With the pieces now in place, the developer behind a $100 million hotel and events center in downtown Missoula anticipates the project to employ over 100 people, with wages ranging from $15 an hour to six figures.

And that’s just the hotel’s restaurants and event center staff, according to Nick Checota, owner of Clark Fork Riverfront Properties.

“I’m still working through those numbers for the hotel, but just speaking from the restaurant and venue side, you’re looking at over 100 employees,” Checota said. “During an event, you’re looking at something like 100 staff needed to put that on, with earnings ranging across the board, anywhere from $100,000 annual income to $15 hourly income.”

The Missoula City Council on Wednesday approved the project’s amended contract, giving Checota development rights to the Fox site in downtown Missoula. Checota expects to begin construction next summer on the 60,000-square-foot events center, parking garage and hotel.

“You’re going to see more wood, more natural materials,” he said of the project’s design. “We want it to have a Missoula feel and relate to the river and the natural surroundings in which it sits, and the park space that’s going to be in front of it. Those are all design drivers for us.”

Missoula Mayor John Engen sees the project as a game-changer for downtown Missoula, which has enjoyed a wave of job growth and redevelopment over the past few years.

The Fox hotel and events center will continue that trend, setting the stage for growth in the downtown district. The project has been widely embraced by the wider community, and Engen is happy to see the prime corner develop after languishing for years as an empty parking lot.

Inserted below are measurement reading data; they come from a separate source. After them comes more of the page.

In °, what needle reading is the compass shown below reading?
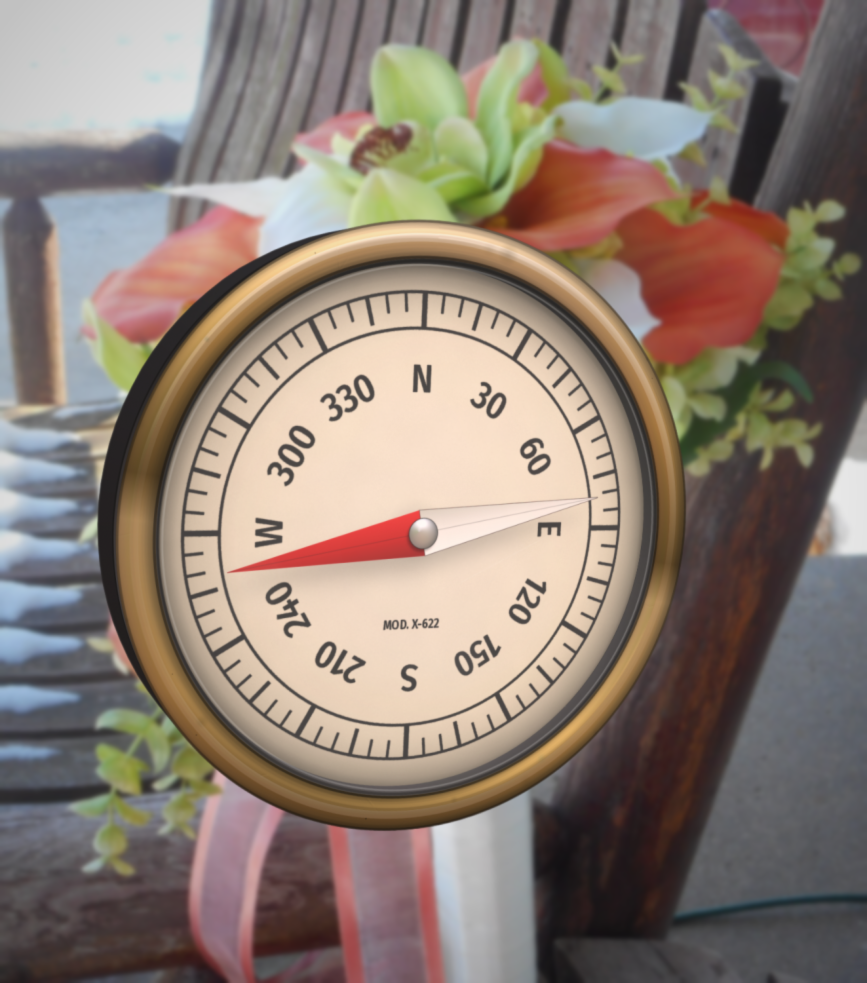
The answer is 260 °
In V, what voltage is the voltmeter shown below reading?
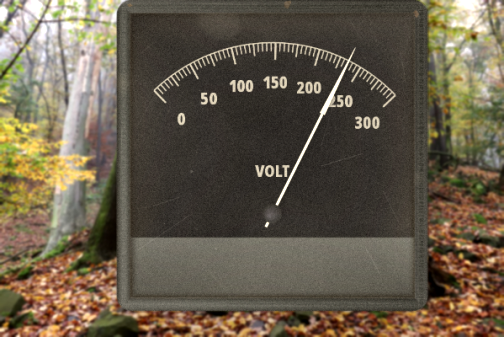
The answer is 235 V
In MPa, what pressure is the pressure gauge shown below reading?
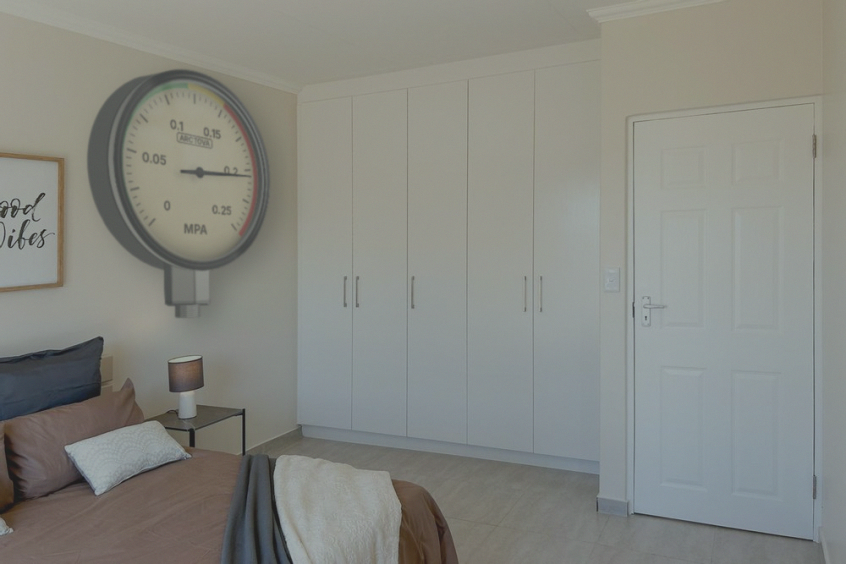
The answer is 0.205 MPa
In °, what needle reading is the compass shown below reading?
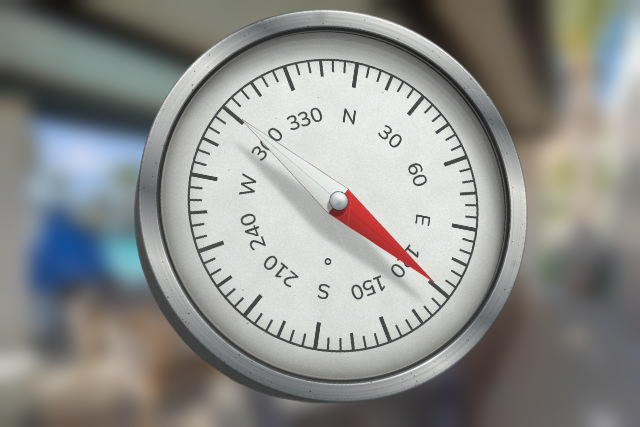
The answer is 120 °
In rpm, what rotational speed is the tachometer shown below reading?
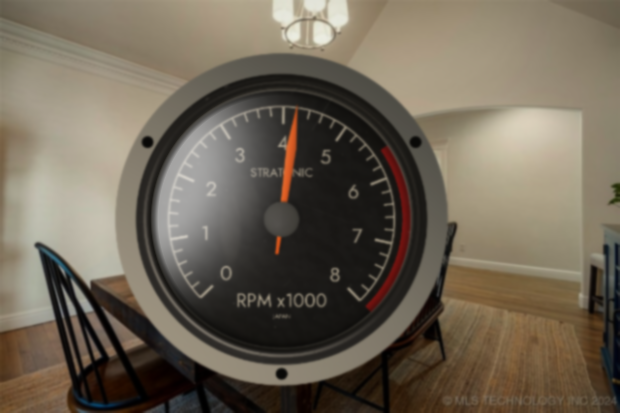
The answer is 4200 rpm
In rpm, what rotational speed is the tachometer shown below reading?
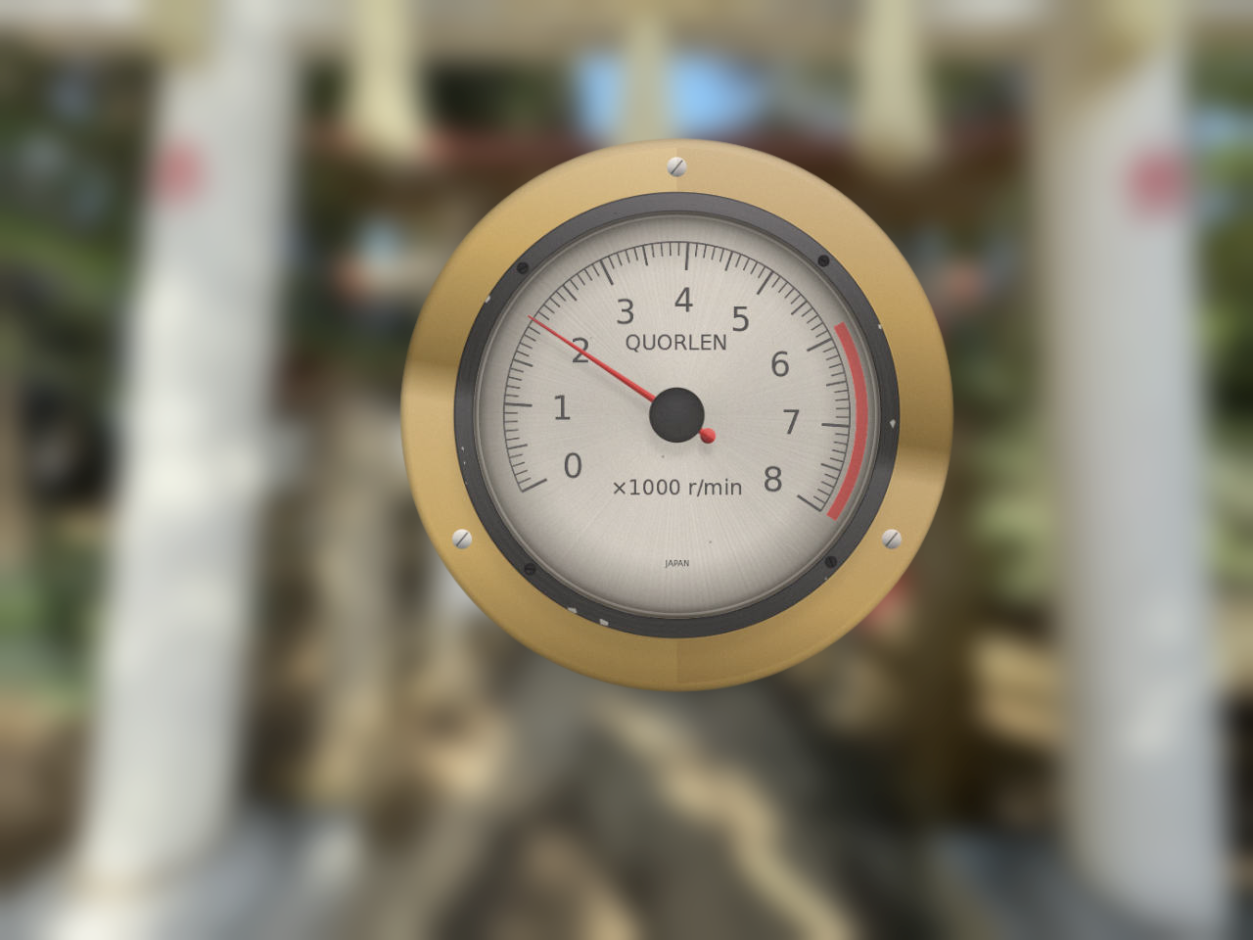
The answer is 2000 rpm
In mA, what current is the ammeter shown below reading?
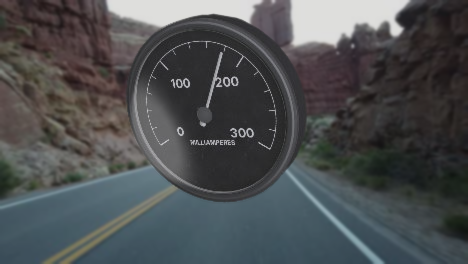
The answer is 180 mA
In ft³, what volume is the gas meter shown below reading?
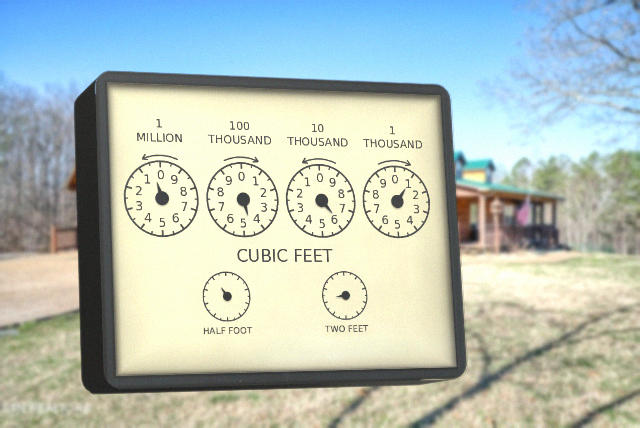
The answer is 46100 ft³
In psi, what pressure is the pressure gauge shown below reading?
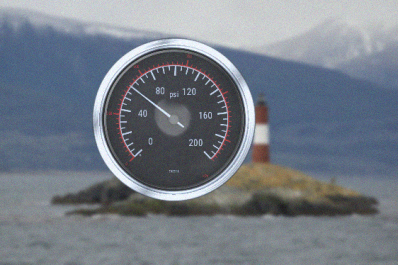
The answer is 60 psi
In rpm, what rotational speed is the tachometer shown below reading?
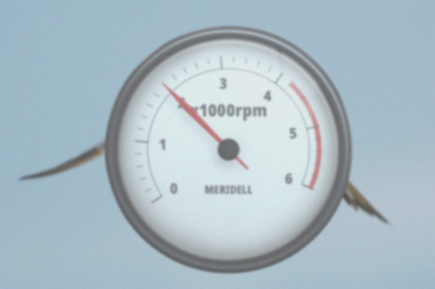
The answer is 2000 rpm
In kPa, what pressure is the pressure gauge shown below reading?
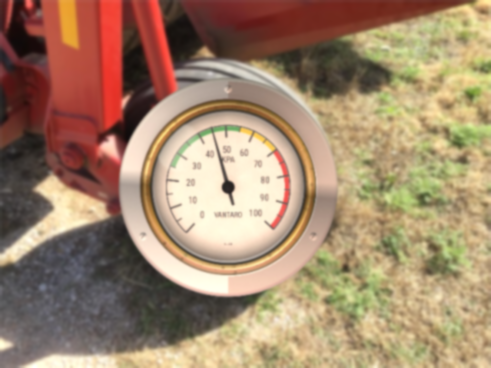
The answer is 45 kPa
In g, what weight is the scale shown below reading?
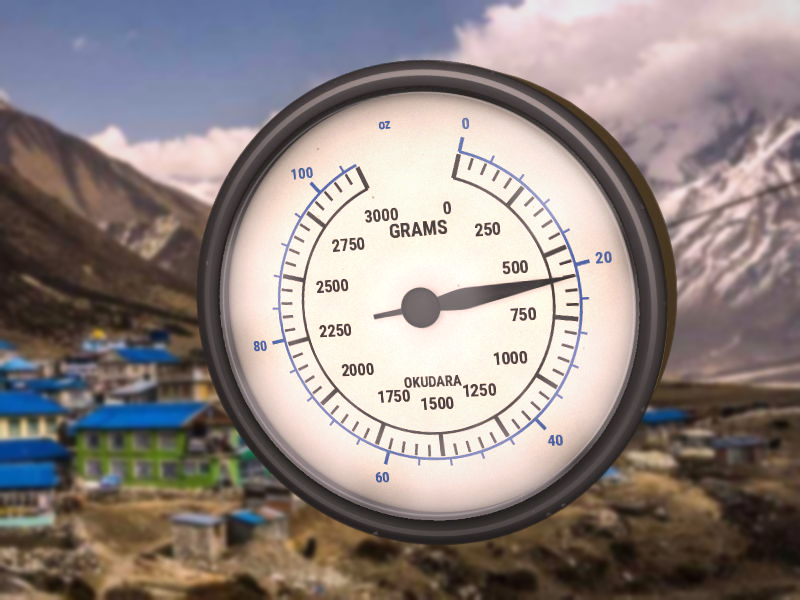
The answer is 600 g
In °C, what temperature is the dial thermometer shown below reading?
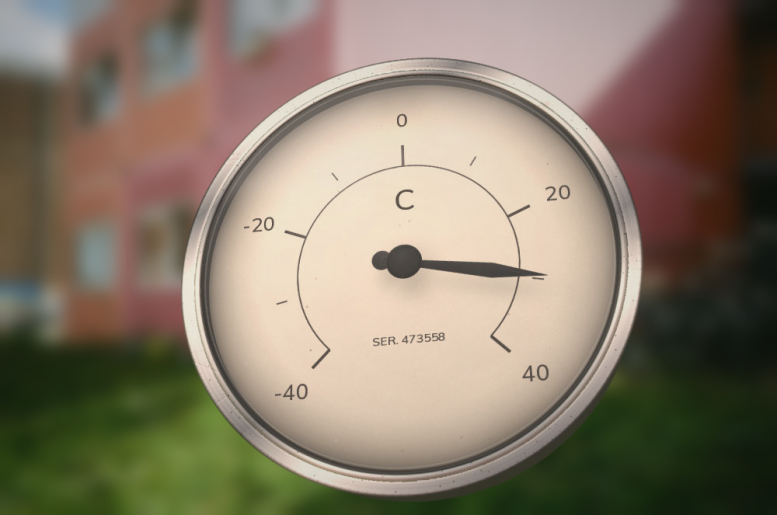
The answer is 30 °C
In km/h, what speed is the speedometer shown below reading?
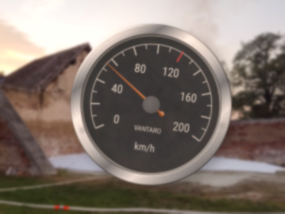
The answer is 55 km/h
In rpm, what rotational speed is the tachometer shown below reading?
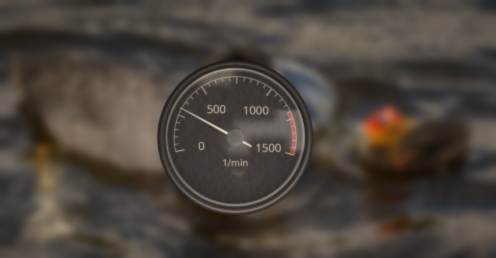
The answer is 300 rpm
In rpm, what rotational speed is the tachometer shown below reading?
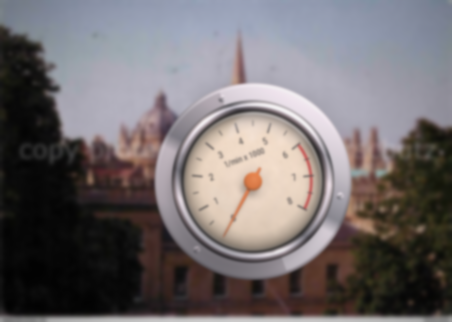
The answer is 0 rpm
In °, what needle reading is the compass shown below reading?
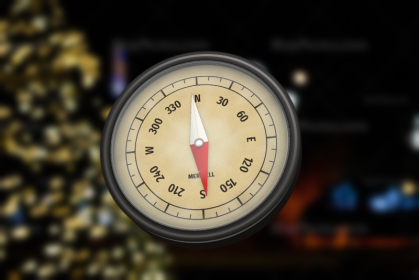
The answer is 175 °
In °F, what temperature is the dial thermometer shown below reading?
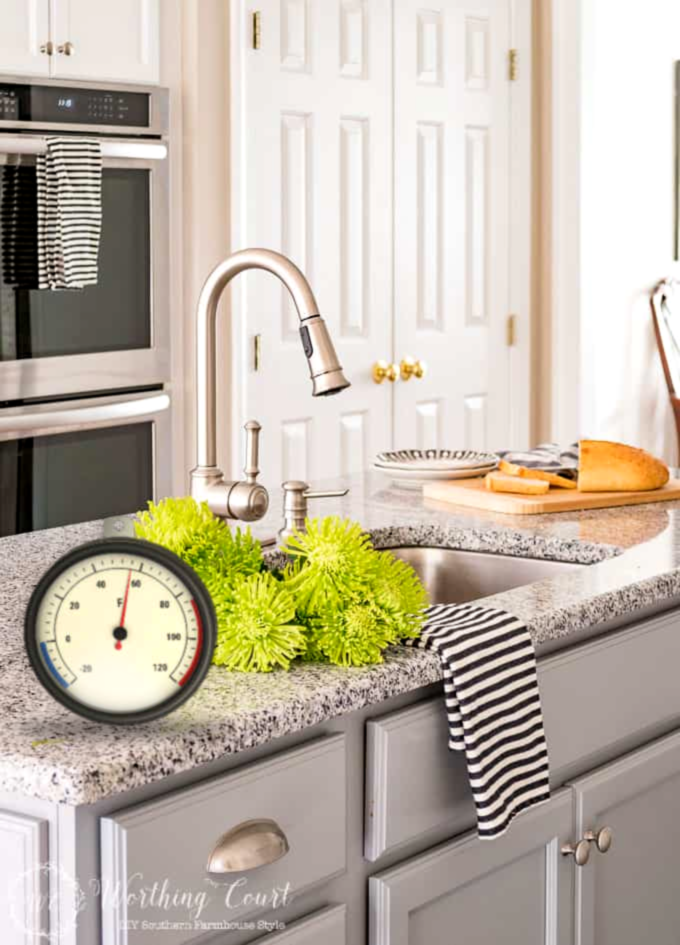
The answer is 56 °F
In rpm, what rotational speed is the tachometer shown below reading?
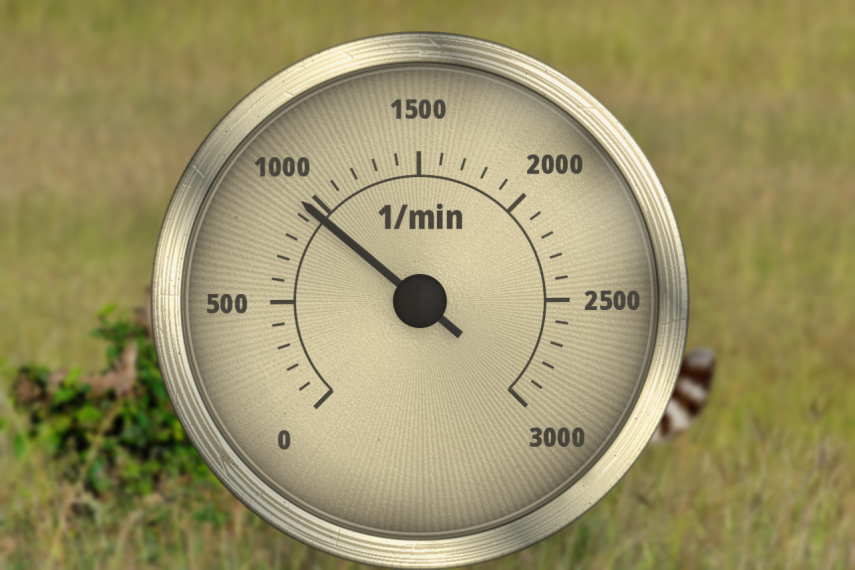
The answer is 950 rpm
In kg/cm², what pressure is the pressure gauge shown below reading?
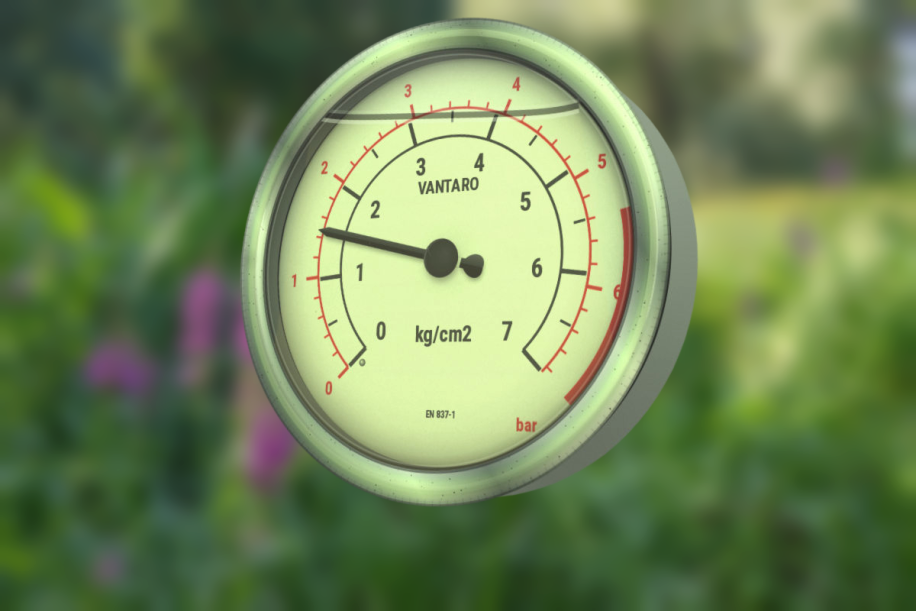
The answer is 1.5 kg/cm²
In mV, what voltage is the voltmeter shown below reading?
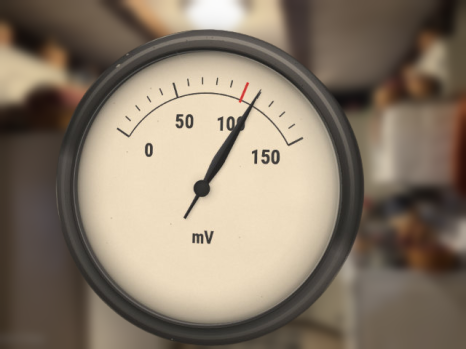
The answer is 110 mV
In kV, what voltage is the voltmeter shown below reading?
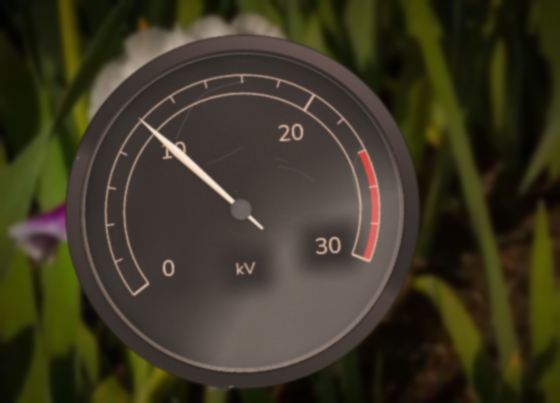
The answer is 10 kV
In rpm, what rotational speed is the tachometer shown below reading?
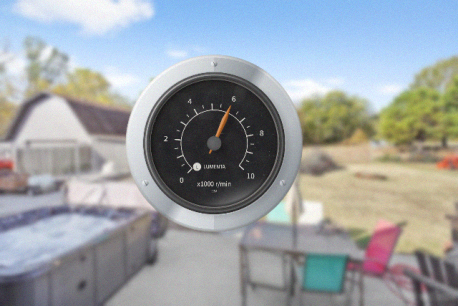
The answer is 6000 rpm
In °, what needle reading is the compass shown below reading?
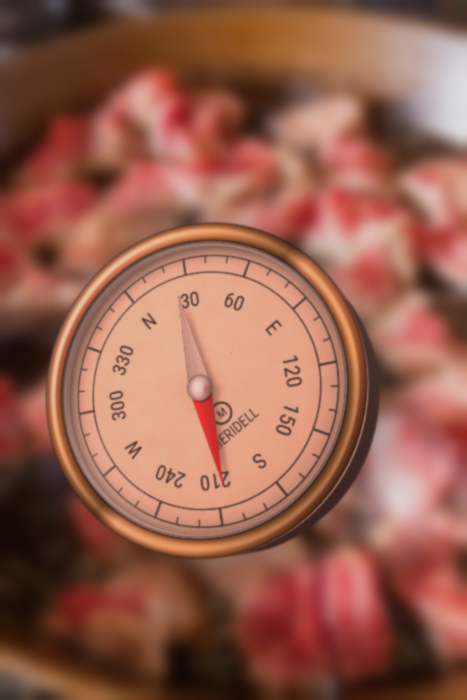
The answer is 205 °
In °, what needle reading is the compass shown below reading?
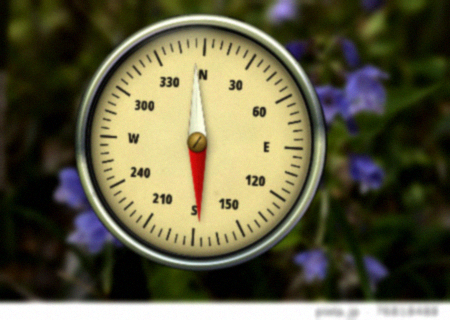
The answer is 175 °
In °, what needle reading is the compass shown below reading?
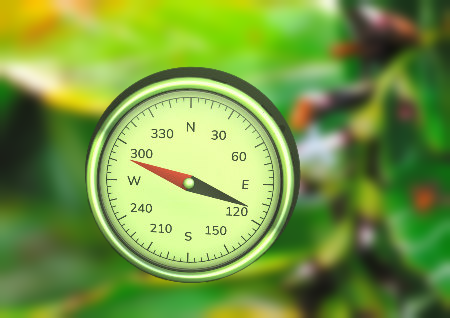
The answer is 290 °
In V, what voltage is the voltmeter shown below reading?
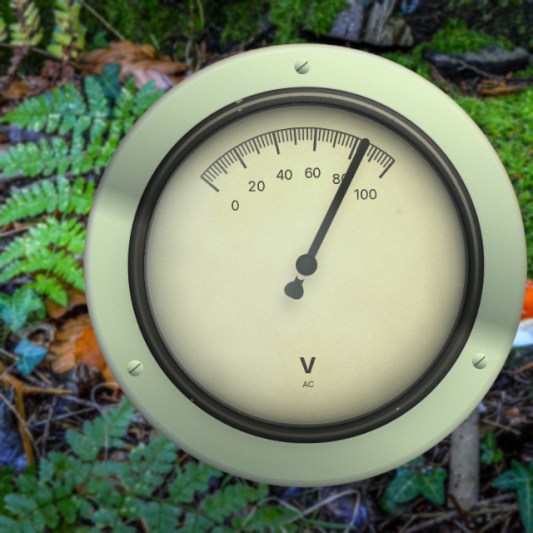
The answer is 84 V
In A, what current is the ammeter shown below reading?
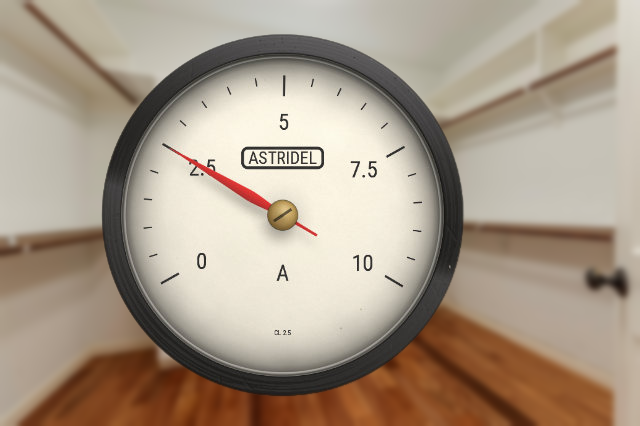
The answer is 2.5 A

“I have come to this job as somebody who likes change, embraces change and tries to make change,” Engen said. “We acknowledge pain, but eventually majority rules and we move forward. We had an extensive downtown master planning process that called for this type of development. We’re seeing that planning process manifest today.”

The project will be the first of several downtown developments that will embrace the waterfront. That’s a change from the past, when projects “turned their back” on the river.

The hotel will also take place alongside a parallel development on adjacent property. Members of the Farran Group signed over their development rights for the hotel site in order to focus on housing, office and commercial development next door.

“This is going to allow the Farran Group to focus on housing, which is their forte, along with commercial development and retail,” said Ellen Buchanan, executive director of MRA.

“When you’re trying to manage a project of the magnitude of the hotel and events center, you can’t do it all at once. But this is a perfect storm. It allows the hotel and events center to move forward simultaneously with the development of housing.”

The property in total encompasses roughly seven blighted acres, and the Farran Group will work to redevelop five of them. The group, based in Missoula, has developed a master plan over the past few years that envisions a mix of housing types and prices, along with office, parking and commercial offerings on the property.

While the details aren’t yet final, Buchanan said housing will likely cover a variety of price points.

“The riverfront stuff will likely be a little on the higher end, but on Orange Street, you have the possibility of seeing workforce housing and housing for folks who work in the (hotel) complex,” she said. “We’ve got the opportunity to see significant office space developed, which is an employment center for people who want to live there.”